Work item —
Keep every line in which "compatibility" occurs and drop the rest of the data.

Listed records —
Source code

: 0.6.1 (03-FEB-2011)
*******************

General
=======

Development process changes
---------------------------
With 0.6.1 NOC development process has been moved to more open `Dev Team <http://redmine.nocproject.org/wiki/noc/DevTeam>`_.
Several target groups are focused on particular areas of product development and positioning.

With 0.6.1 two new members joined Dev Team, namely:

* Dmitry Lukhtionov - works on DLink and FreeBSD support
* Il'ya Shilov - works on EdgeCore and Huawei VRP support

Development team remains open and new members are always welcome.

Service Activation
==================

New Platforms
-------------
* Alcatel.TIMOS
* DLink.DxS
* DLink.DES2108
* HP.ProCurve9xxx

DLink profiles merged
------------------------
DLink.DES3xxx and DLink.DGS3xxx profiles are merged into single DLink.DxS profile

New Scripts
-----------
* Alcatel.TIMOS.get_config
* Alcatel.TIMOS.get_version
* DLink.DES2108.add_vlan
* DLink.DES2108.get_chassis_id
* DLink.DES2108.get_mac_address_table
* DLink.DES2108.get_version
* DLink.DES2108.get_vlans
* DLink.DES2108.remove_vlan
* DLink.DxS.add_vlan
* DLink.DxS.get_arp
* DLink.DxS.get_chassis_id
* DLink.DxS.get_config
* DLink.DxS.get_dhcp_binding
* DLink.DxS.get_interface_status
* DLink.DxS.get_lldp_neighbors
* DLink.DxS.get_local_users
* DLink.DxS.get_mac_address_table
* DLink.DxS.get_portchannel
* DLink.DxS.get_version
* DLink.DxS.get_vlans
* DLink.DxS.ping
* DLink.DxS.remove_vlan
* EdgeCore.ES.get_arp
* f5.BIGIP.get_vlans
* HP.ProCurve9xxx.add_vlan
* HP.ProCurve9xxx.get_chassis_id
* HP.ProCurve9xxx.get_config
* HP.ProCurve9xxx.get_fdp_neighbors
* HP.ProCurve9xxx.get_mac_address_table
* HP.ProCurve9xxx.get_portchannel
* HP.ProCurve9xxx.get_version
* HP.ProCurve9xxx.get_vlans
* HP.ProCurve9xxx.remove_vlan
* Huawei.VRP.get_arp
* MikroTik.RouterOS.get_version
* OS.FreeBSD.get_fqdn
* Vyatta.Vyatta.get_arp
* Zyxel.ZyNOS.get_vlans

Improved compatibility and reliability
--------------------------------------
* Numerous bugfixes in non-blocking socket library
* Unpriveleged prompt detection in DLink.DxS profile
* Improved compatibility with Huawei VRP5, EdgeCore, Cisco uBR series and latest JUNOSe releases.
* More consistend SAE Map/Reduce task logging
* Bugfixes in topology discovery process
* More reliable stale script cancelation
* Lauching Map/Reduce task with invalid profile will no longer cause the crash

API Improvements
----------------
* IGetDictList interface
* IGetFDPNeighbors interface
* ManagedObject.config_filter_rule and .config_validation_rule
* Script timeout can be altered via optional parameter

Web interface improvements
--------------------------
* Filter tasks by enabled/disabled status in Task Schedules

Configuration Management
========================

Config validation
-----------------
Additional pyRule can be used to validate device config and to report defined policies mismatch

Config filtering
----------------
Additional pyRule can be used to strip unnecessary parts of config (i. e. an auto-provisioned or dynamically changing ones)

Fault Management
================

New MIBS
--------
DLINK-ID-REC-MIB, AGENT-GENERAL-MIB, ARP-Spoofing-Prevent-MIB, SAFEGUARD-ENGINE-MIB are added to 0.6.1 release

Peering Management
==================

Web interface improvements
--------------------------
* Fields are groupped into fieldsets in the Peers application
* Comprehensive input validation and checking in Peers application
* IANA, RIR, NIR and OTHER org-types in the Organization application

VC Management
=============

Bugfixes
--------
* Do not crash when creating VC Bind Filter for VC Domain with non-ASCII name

Reply —
Improved compatibility and reliability
* Improved compatibility with Huawei VRP5, EdgeCore, Cisco uBR series and latest JUNOSe releases.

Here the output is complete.